Friday, September 02, 2005

O que o Katrina revelou *

* Sob este título, em dois posts, o DR resume, muito bem, o mais importante. Para além da sintonia com o que escreve, a alguns de nós resta, ainda, o sentimento, a que também nos devemos permitir dar espaço.
Nunca estive em Nova Orleães. A imagem que tenho da cidade é aquela que os livros, os jornais, a televisão e os filmes me permitiram “construir”. A traço muito grosso, uma cidade de confetti e mardi gras, em que há funerais a pé acompanhados por negros que sopram instrumentos vários ao ritmo sincopado de velhas melodias “tribais”; uma cidade baixa, negra e boémia, muito pobre mas com a alegria falsa do vaudeville, de costas voltadas para a cidade alta, de vivendas colonial american enfeitadas ao estilo boudoir, em que damas brancas de pele encarquilhada beberricam chá gelado ao som irritante de grafonolas perdidas no tempo, enquanto suspiram envoltas em nuvens de fumo que saem de conspícuos cigarros pendurados em boquilhas de meio metro. É Hollywood no seu esplendor, bem sei, mas amigos que por lá se perderam há uns anos reconhecem que basta retirar ao quadro a magia do celulóide, pintar-lhe as cores agrestes deste século da tecnologia e da indiferença humana, e tudo o resto pode resumir-se à dicotomia simplista que o nosso imaginário construiu. Acrescente-se que os negros são a grande maioria, que entre o voodoo, a prostituição e a droga, vivem nos limites de uma mendicidade folclórica, porque expressa em francês o velho sonho americano, com o qual têm tanto a ver como eu com os papuas da Nova Guiné.
Nunca estive em Nova Orleães, mas esperava estar, um dia. Com as águas que inundaram o bairro francês, morreu o meu sonho, tal como morreu o trompetista cego que actuava nos cafés da principal, mais os seus velhos e boémios amigos, as suas prostitutas e os jovens drogados que dormiam nos becos por onde as suas sombras se perdiam, quando rompia a manhã.
No país dos gigantes de vidro e aço, também eles de pés de barro, como um outro Setembro trágico demonstrou, Nova Orleães era uma cidade especial, vulnerável e frágil, qual baralho de cartas que um sopro destruiria. A sua fragilidade era o seu encanto, mas os cataclismos naturais não fazem viagens culturais, nem respeitam as obras de arte. O Katrina foi o intrumento da destruição, a incúria dos homens apenas lhe agudizou os efeitos. Olharmos agora, crítica e filosoficamente, sobre as escolhas racistas da morte e da destruição não será apenas a prova do nosso esquecimento do que foi, até há poucos dias, Nova Orleães, pérola do património deste imaginário colectivo? Alguma vez nos lembrámos de que o que alimentava o nosso deleite poderia ter um preço demasiado caro?
Nunca estive em Nova Orleães, sei agora que nunca lá irei, mesmo que um dia possa calcorrear as ruas que o Katrina inundou. A Nova Orleães que “conhecia” morreu, a que surgir no seu lugar será mais forte e, espero, mais justa na distribuição do risco e da riqueza. Não terá, contudo, o mesmo encanto decadente.

2 comments:

Rui Martins said...

E a reconstrução nunca se fará de um modo que reponha nem parte do anterior esplendor da cidade... Os próprios são pobres e sem recursos para reerguer a sua cidade. O governo federal está falido e esgotado. O presidente é imbecil (como a coordenação da catástrofe prova).

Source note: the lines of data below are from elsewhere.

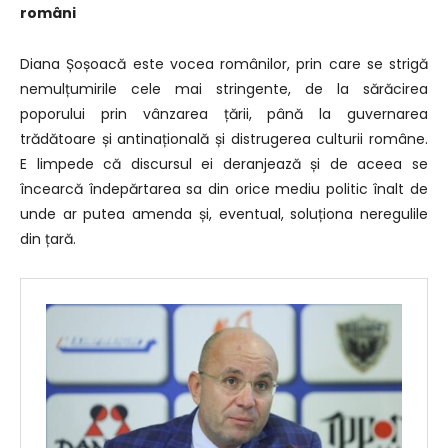
români
Diana Șoșoacă este vocea românilor, prin care se strigă
nemulțumirile cele mai stringente, de la sărăcirea
poporului prin vânzarea țării, până la guvernarea
trădătoare și antinațională și distrugerea culturii române.
E limpede că discursul ei deranjează și de aceea se
încearcă îndepărtarea sa din orice mediu politic înalt de
unde ar putea amenda și, eventual, soluționa neregulile
din țară.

O modelo americano de desenvolvimento está posto em causa: primeiro na prevenção; depois na assistência e brevemente se verá que também na reconstrução.

crack said...

Caro Rui Martins
Temo que tenha razão quando diz que a reconstrução nunca poderá repor a cidade como era.Mas não pelas razões que aponta, diria que até por causa delas. Os milhões de dólares que serão encaminhados para a reconstrução servirão mesmo de um push à economia local e a reconstrução fará diminuir as taxas de desemprego e de pobreza. Os novos tempos imporão, muito naturalmente, uma reconstrução mais de acordo com as necessidades actuais, e aí residirão as grandes diferenças.
Quanto às deficiências que se verificaram na prevenção e na ajuda, a perplexidade impede-nos de ir mais longe, pois cair no comentário mesquinho, vingativo e invejoso sobre a supremacia americana é uma ofensa ao respeito que devemos às vidas humanas que se perderam e ao sofrimento dos que deambulam pelo caos.